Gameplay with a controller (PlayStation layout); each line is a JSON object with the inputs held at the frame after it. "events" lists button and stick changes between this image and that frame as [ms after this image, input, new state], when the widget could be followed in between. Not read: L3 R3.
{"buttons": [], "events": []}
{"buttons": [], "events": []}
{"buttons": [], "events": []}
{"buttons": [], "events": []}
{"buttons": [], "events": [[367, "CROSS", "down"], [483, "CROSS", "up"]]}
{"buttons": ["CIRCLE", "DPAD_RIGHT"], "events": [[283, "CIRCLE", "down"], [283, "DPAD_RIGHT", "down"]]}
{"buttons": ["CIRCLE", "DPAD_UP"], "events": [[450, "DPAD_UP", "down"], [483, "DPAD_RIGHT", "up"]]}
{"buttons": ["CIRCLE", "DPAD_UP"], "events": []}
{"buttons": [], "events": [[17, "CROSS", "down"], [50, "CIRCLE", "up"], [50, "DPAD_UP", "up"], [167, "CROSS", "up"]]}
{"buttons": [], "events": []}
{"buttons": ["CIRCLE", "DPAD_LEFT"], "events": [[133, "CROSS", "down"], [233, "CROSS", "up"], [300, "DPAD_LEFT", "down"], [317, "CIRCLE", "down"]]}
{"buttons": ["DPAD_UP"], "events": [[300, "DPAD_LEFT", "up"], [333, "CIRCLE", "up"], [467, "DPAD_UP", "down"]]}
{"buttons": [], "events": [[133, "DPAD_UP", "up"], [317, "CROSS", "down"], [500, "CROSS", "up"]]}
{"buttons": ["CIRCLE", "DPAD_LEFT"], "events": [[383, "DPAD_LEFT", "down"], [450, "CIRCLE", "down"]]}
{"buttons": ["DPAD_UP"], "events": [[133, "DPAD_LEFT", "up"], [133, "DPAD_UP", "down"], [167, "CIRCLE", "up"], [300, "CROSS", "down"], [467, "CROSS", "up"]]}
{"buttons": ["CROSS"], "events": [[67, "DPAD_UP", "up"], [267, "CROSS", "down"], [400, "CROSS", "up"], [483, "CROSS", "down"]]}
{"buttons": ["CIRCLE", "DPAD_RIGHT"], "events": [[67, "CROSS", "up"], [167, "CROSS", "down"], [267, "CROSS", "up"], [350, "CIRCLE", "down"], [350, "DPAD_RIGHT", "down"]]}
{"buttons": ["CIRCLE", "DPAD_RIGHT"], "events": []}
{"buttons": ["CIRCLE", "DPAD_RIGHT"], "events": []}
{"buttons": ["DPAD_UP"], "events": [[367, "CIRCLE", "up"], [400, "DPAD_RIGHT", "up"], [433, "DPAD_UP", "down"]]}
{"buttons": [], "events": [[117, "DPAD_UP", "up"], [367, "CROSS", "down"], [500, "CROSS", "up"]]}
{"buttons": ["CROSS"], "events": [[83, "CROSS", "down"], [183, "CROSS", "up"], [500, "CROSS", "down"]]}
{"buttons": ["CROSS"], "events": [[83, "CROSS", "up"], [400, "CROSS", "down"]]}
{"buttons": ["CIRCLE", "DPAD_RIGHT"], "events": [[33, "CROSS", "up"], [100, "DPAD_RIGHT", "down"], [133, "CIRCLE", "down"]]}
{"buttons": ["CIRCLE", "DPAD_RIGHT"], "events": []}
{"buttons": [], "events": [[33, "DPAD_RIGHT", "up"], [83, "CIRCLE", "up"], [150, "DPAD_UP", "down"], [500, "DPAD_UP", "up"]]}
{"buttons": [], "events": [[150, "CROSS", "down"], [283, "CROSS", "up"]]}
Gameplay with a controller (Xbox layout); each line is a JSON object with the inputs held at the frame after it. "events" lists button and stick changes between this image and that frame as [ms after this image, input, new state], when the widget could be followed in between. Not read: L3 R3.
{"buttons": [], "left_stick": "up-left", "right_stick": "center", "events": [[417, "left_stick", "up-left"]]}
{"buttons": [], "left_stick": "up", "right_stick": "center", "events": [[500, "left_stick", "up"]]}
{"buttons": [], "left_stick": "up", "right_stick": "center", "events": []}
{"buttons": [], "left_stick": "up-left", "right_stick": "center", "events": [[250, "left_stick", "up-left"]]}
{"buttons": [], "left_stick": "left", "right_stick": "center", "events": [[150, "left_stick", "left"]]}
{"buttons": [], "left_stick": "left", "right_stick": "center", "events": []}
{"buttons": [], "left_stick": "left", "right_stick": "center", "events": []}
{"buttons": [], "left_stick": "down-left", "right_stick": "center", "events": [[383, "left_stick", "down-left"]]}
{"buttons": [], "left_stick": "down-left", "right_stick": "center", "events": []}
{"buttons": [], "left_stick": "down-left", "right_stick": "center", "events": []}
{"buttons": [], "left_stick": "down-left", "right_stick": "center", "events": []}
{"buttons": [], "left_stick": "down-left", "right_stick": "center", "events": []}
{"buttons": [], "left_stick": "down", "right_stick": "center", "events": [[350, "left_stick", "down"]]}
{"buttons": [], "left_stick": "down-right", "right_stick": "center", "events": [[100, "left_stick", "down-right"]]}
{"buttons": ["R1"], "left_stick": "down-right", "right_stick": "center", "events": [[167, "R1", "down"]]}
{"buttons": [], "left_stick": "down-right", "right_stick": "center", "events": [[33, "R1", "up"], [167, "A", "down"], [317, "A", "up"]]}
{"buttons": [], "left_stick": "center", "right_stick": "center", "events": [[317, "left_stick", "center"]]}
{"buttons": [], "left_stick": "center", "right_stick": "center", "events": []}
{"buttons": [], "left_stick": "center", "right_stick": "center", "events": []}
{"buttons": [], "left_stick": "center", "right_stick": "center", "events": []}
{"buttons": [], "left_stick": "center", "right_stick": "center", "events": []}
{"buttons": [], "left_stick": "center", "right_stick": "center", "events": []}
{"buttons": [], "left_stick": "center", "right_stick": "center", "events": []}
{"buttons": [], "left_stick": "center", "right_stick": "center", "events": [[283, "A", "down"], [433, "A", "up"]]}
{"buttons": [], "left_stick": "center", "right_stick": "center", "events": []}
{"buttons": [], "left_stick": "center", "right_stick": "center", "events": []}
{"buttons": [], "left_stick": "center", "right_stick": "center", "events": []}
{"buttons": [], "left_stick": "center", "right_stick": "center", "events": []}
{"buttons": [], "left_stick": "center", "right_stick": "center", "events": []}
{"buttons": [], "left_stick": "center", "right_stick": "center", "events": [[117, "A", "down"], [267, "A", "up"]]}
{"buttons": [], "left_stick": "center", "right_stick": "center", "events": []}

TASK REQUIREMENTS: Note each line above that holds "followed", then copy all of them.

EXERCISE RESULT:
Gameplay with a controller (PlayStation layout); each line is a JSON object with the inputs held at the frame after it. "events" lists button and stick changes between this image and that frame as [ms after this image, input, new state], when the widget could be followed in between. Not read: L3 R3.
Gameplay with a controller (Xbox layout); each line is a JSON object with the inputs held at the frame after it. "events" lists button and stick changes between this image and that frame as [ms after this image, input, new state], when the widget could be followed in between. Not read: L3 R3.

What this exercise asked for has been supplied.